(EXTRACT TO READ):
[Start of section]

Scaling Performance¶

This document provides a description of M-Star benchmark test cases, test platforms, test methodology, and expected results.

The benchmark package which contains the cases and scripts described here – Benchmark Package
Or if you have M-Star version 3.3.140+, you can generate the cases with the command mstar-util -b

The results shown here use M-Star CFD version 3.3.123.

Test Sets¶

Agitated case with particles¶

This group of tests is based on the built-in agitated test case example. The base case has been modified to optimize performance by reducing disk io and runtime length. The resolution is varied such that a range of resolutions. The case has one moving Rushton impeller and a particle set.

Case Name	Resolution on X	Lattice Size [M]
agitated-100	100	1
agitated-200	200	8
agitated-300	300	27
agitated-400	400	64
agitated-500	500	125
agitated-800	800	512

Baffled Pipe¶

This test case uses the built in example “Open Systems and Boundary Conditions”. It is a baffled pipe with no moving objects or particles.

Case Name	Resolution on X	Lattice Size [M]
pipe-50	50	2.6
pipe-100	200	20.8
pipe-150	300	70.2
pipe-200	400	166
pipe-250	500	325
pipe-360	800	970

Test Method¶

Cases are run on 1, 2, 4, and 8 gpus on both V100 and A100 GPU systems.

Some solver parameters are overridden to run the tests more efficiently:

Runtime = 0.01
VTK Output disabled
Checkpoint files disabled
Statistics interval = 0.001

You have the option running each test case manually using the standard mstar cfd solver commands or you may use the provided helper scripts.

Using the benchmark helper scripts

Scripts are provided with package to help run the tests:

Run.sh Script to setup environment
Run.py Script to run actual benchmark, set parameters, clean up data, etc
Post.py Script to quickly examine output data
Platform_info.sh Script to log platform details such as GPU setup

Edit the run.sh script to setup your execution environment. This includes setting the license, mstar install location and openmpi environment
Execute the run.sh script
This script logs your platform information and runs all the cases in the directory with 1, 2, 4, and 8 GPUs
Wait for the cases to finish
At this point you have all of the timing data available in each of the out-* directories in each case. You can process this data yourself or use the included post.py script to view the results.

[End of section]

(PROVIDED DATA):
[Start of section]

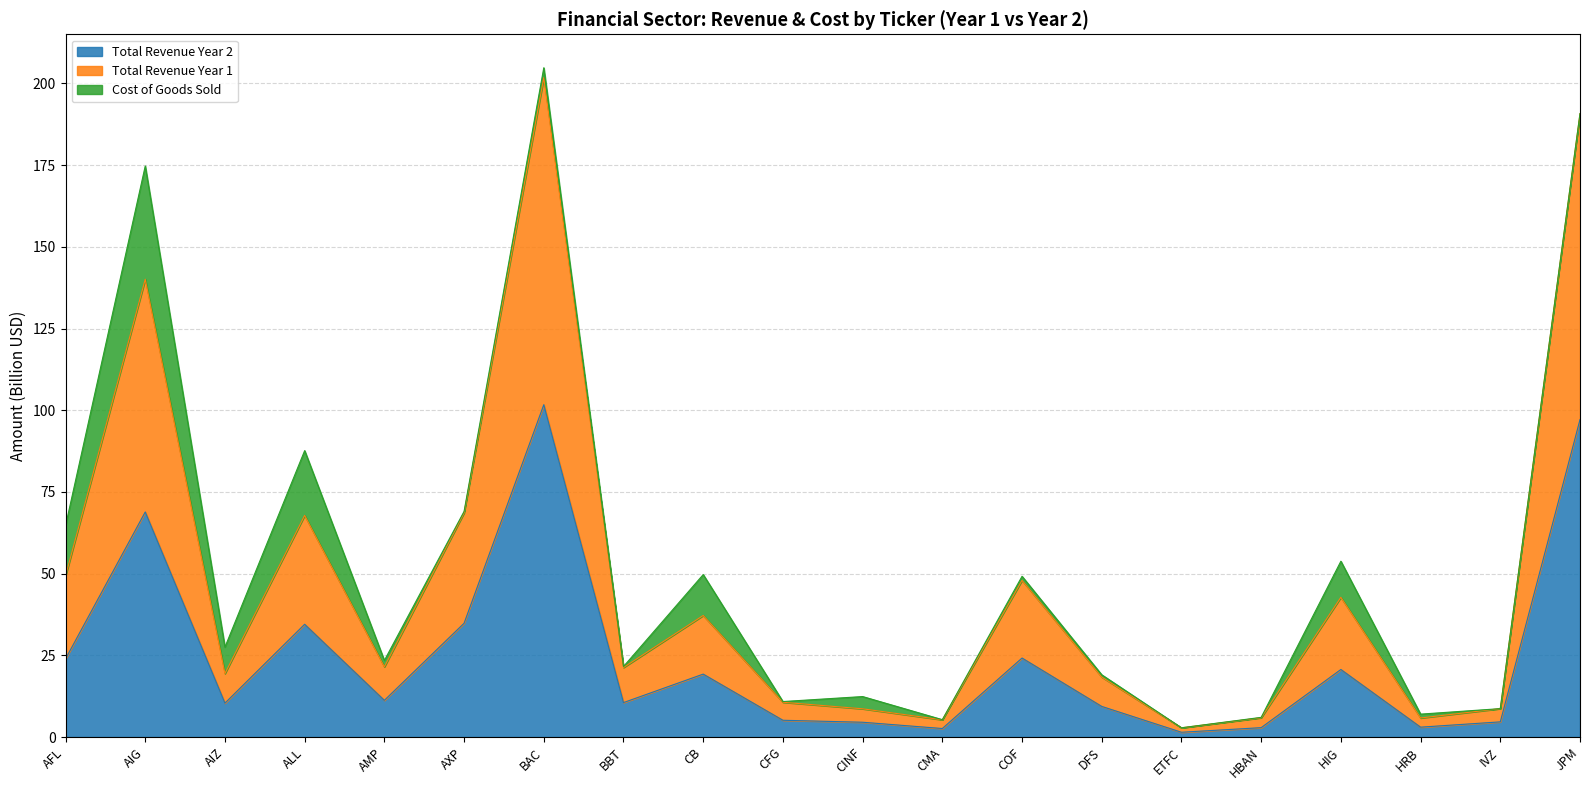

What is the spread (max minus min) of values at CFG?

5.5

[End of section]

(TASKS AND EXERCISES):
• A. In the M-Star benchmark page, translate the sentence "It is a baffled pipe with no moving objects or particles." into Spanish.
• B. Shorten the paragraph of the M-Star benchmark page that begins "At this point you have all of the timing data", keeping its main facts.

(YOUR RESPONSES):
• A. Es una tubería con deflectores, sin objetos en movimiento ni partículas.

• B. All timing data is now in each case's out-* directories; process it yourself or view the results with the included post.py script.